Evertune is part of a broader movement attempting to define how businesses measure influence inside conversational systems. Whether GEO ultimately becomes its own standalone category or evolves into a larger AI marketing ecosystem remains an open question. What appears increasingly clear is that enterprise organizations want answers. The winners may not be the companies building the loudest AI products. They may be the companies helping brands understand how those AI products shape decisions.
The Bigger Industry Shift
Every technology cycle produces a moment when a new behavior becomes normal. The behavior arrives first. The software follows. The budgets arrive later. AI-driven discovery appears to be entering that phase.

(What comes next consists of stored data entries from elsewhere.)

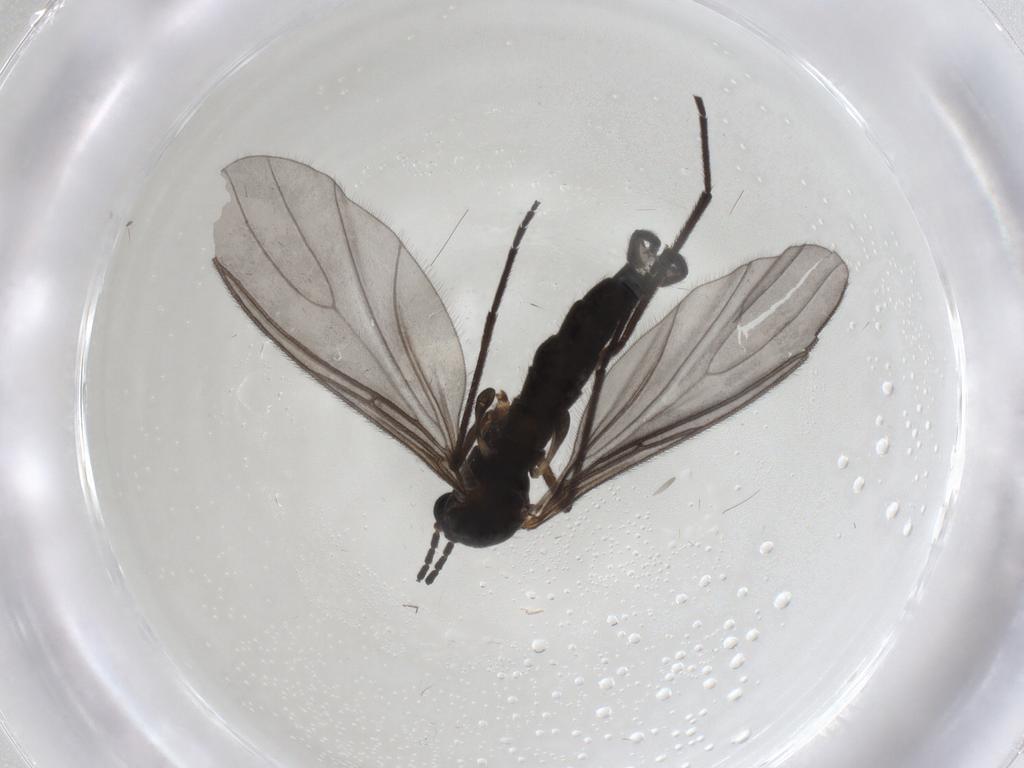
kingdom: Animalia
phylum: Arthropoda
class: Insecta
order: Diptera
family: Sciaridae
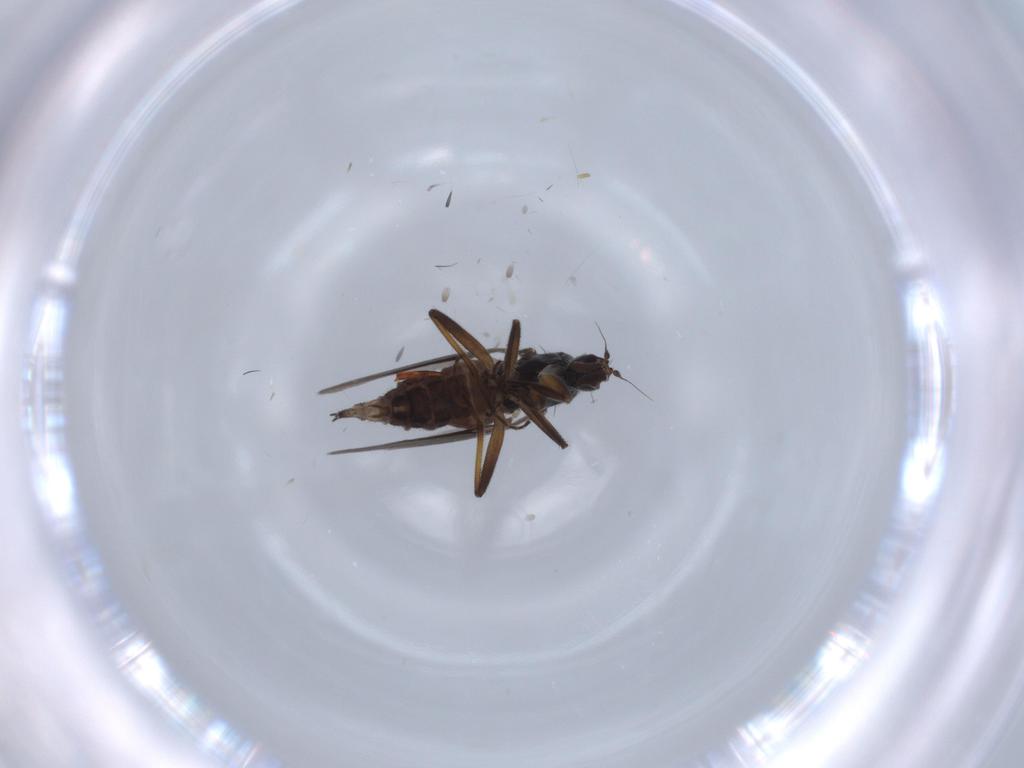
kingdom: Animalia
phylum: Arthropoda
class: Insecta
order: Diptera
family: Hybotidae
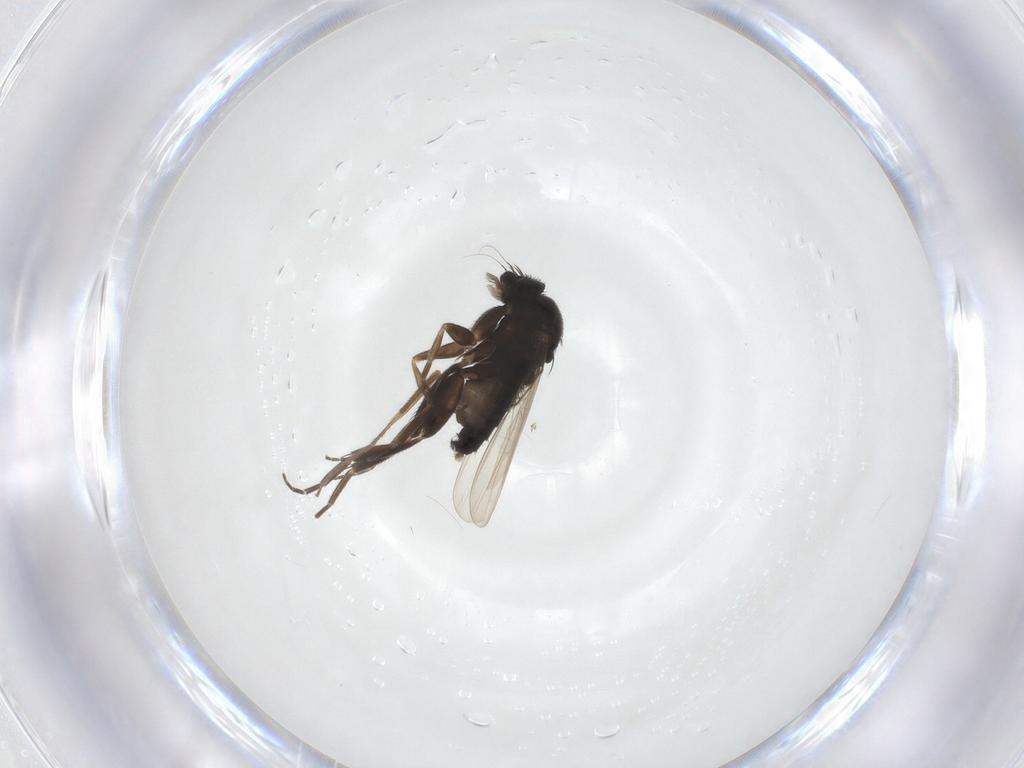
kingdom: Animalia
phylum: Arthropoda
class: Insecta
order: Diptera
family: Phoridae
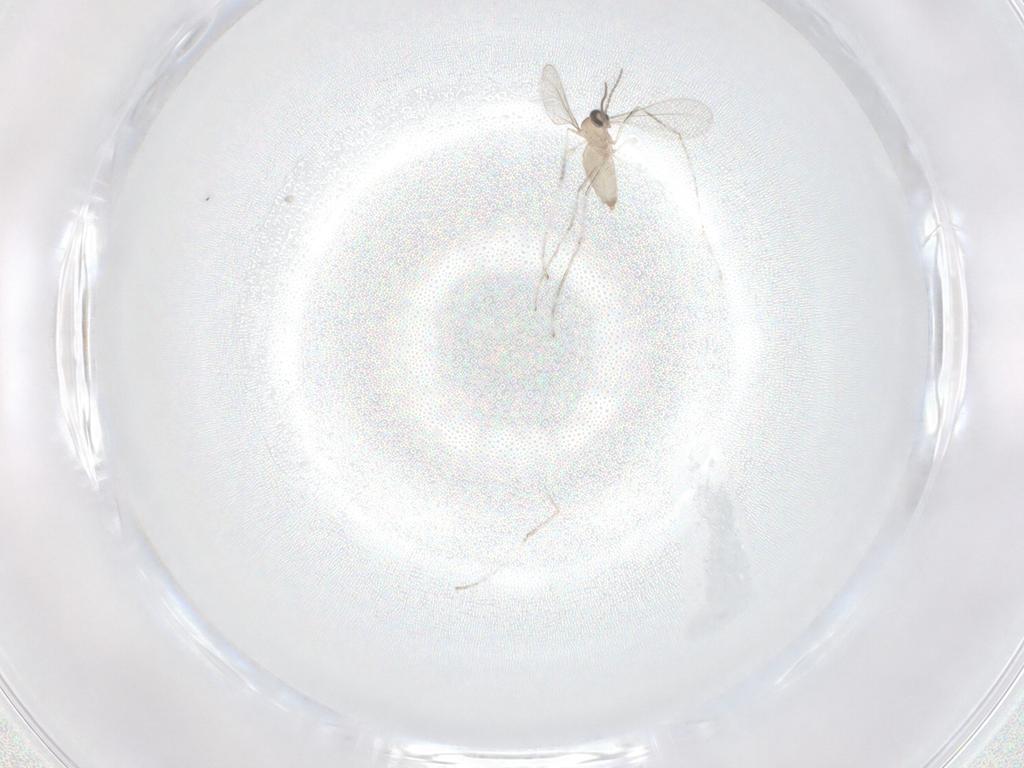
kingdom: Animalia
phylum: Arthropoda
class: Insecta
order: Diptera
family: Cecidomyiidae
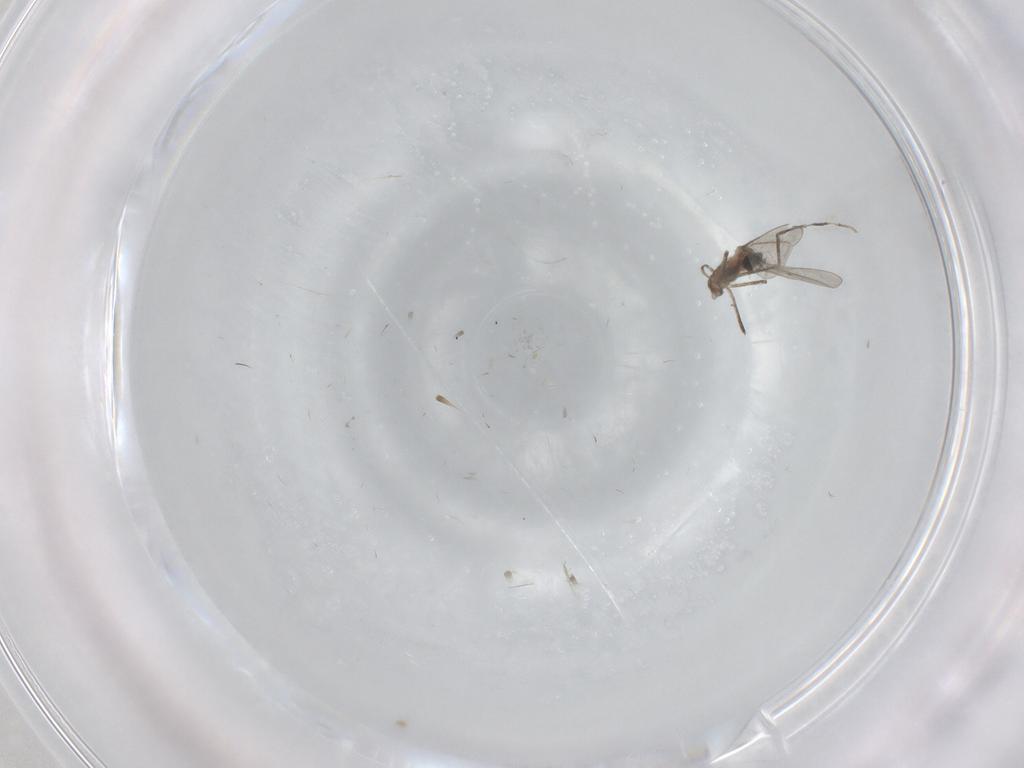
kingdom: Animalia
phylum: Arthropoda
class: Insecta
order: Diptera
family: Cecidomyiidae
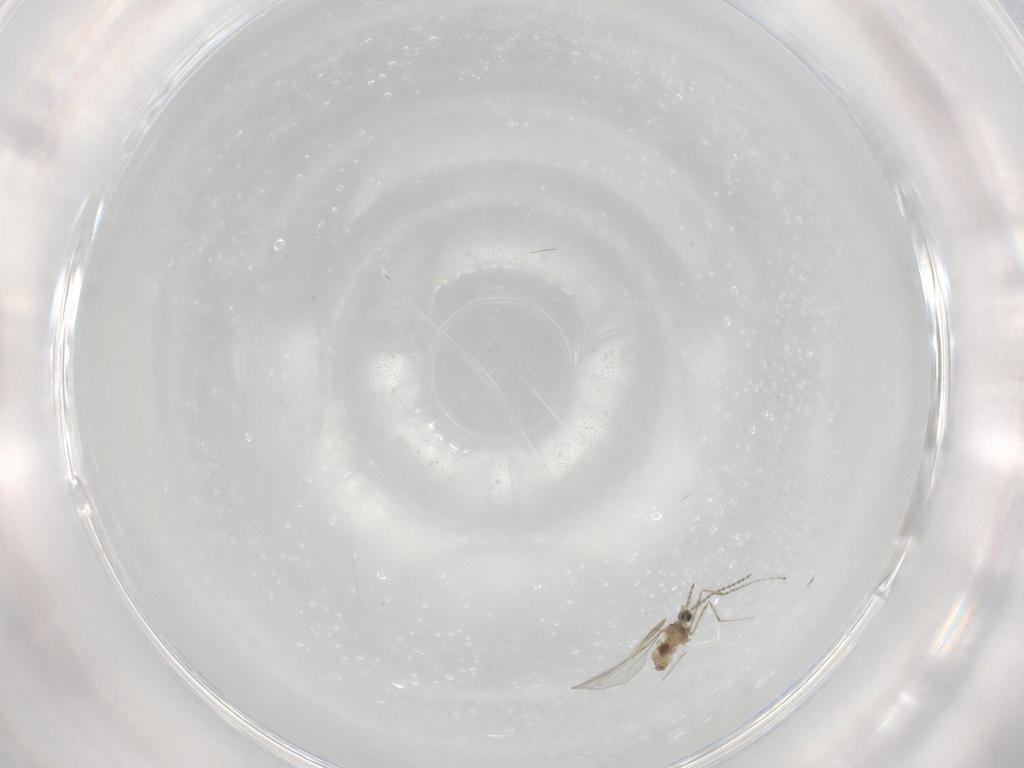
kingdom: Animalia
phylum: Arthropoda
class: Insecta
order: Diptera
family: Cecidomyiidae
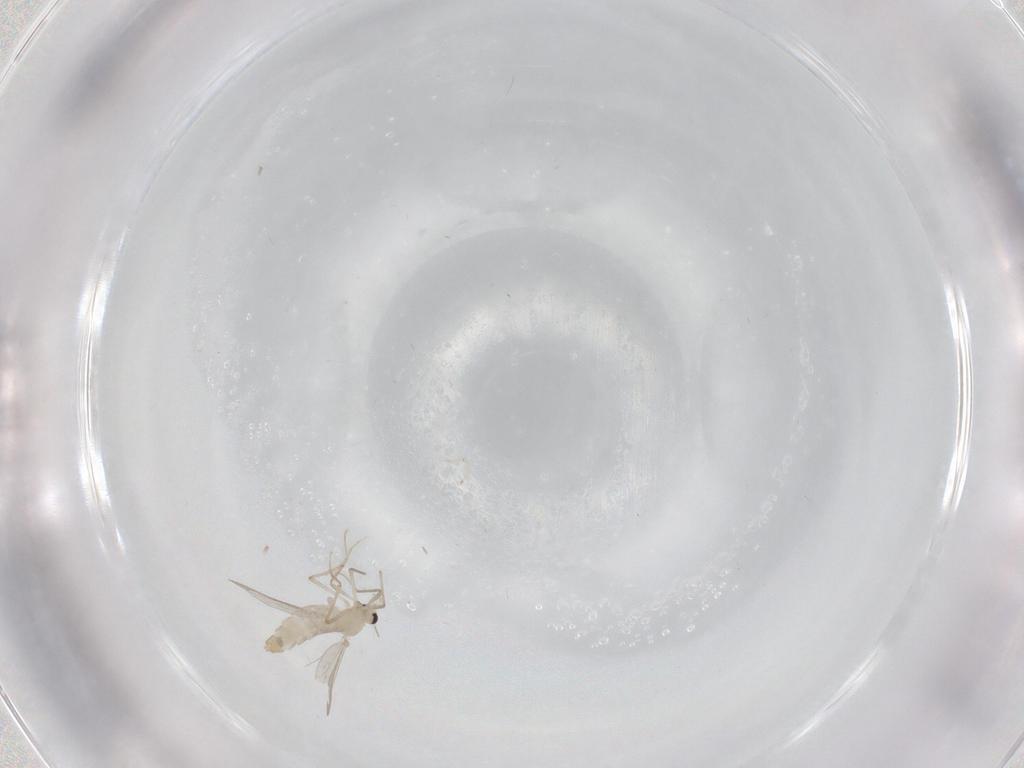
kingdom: Animalia
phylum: Arthropoda
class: Insecta
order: Diptera
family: Chironomidae
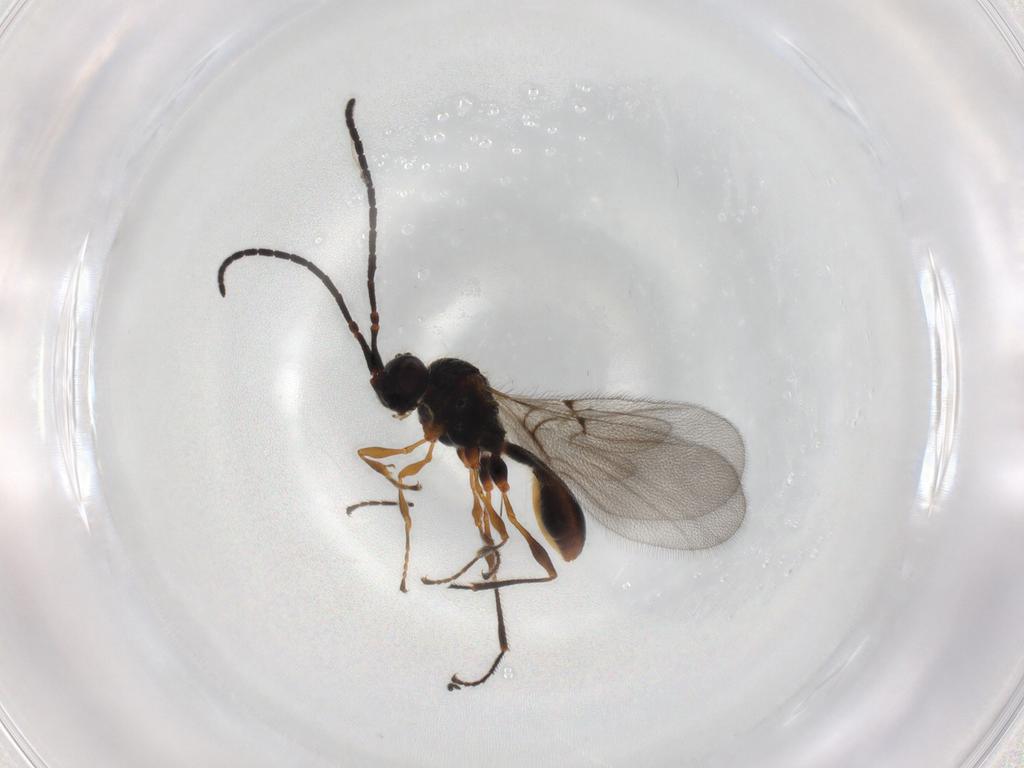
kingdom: Animalia
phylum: Arthropoda
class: Insecta
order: Hymenoptera
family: Diapriidae
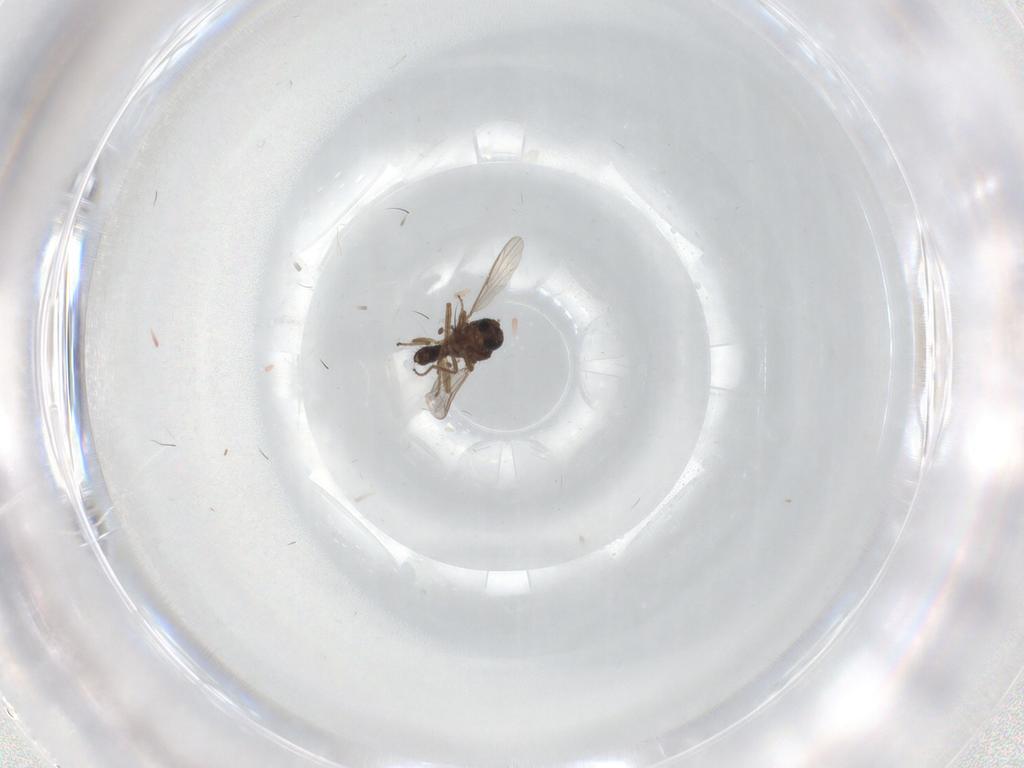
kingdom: Animalia
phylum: Arthropoda
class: Insecta
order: Diptera
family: Ceratopogonidae
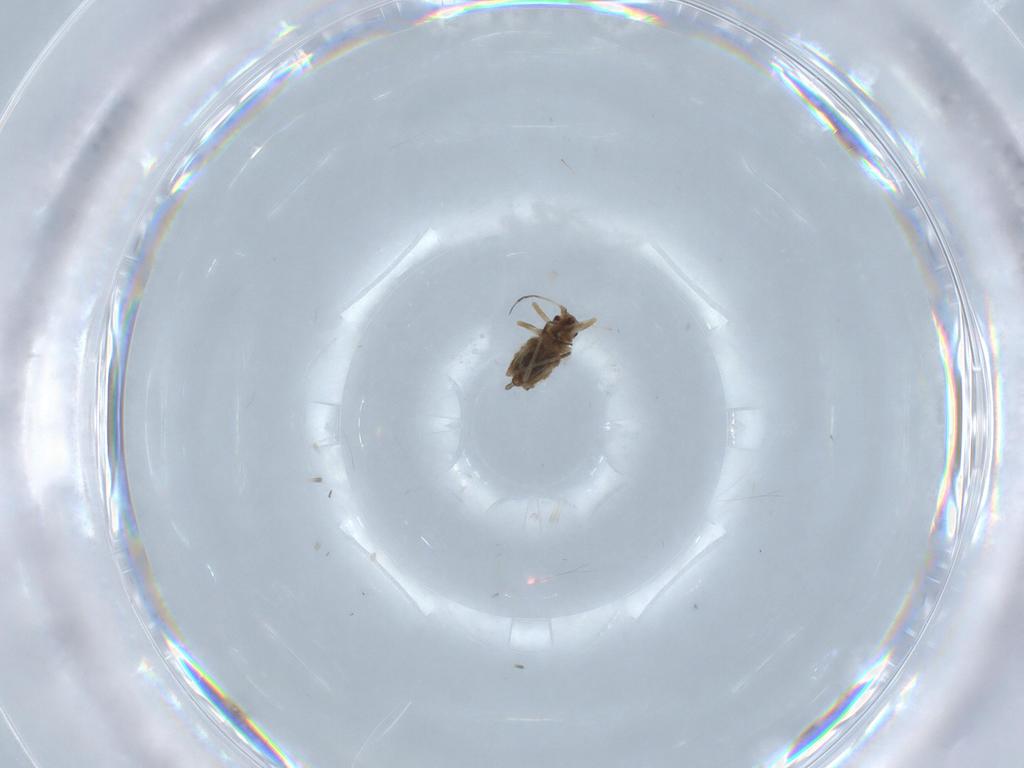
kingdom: Animalia
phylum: Arthropoda
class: Insecta
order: Hemiptera
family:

Consumers are increasingly comfortable asking machines for recommendations. Brands are beginning to recognize that recommendation visibility requires measurement. Investors are funding companies positioned to provide that measurement. Evertune sits directly in that current. The company's future will depend on execution, category adoption, and the pace at which AI interfaces continue reshaping digital discovery. Regardless of outcome, the problem Evertune identified is unlikely to disappear. Once answers become products, visibility becomes infrastructure.
Frequently Asked Questions
What is Evertune?
Evertune is a New York-based AI visibility and Generative Engine Optimization platform that helps brands measure and improve how they appear across AI-generated answers, recommendations, and conversational interfaces.
Who founded Evertune?
Evertune was founded in 2024 by Brian Stempeck, Ed Chater, and Poul Costinsky. Brian Stempeck serves as CEO, Ed Chater serves as CPO, and Poul Costinsky serves as CSO.
What is Generative Engine Optimization (GEO)?
Generative Engine Optimization is the process of improving how brands appear, are cited, ranked, referenced, and recommended inside AI-generated responses from platforms such as ChatGPT, Gemini, Claude, and Perplexity.
How much funding has Evertune raised?
Evertune announced a $15M Series A led by Felicis Ventures and has reported approximately $19M in total funding across funding rounds reviewed during this analysis.
Who are Evertune's investors?
Investors include Felicis Ventures, Eniac Ventures, NextView Ventures, Roger Ehrenberg, and strategic angel investors associated with OpenAI, Meta, Uber, Antenna, and UVA.
Who uses AI visibility platforms?
Enterprise marketing teams, consumer brands, agencies, SaaS companies, and organizations that depend on digital discovery increasingly use AI visibility platforms to understand how AI systems represent their products and services.
Who competes with Evertune?
Evertune operates within the emerging answer-engine visibility and GEO ecosystem alongside AI visibility platforms, SEO vendors expanding into AI discovery, and enterprise marketing intelligence providers adapting to conversational search.
Why does Evertune matter in the AI market?
Evertune addresses a growing challenge for brands: understanding and influencing visibility inside AI-generated recommendations. As AI becomes a larger part of digital discovery, platforms that measure and optimize AI visibility may become a critical layer of marketing infrastructure.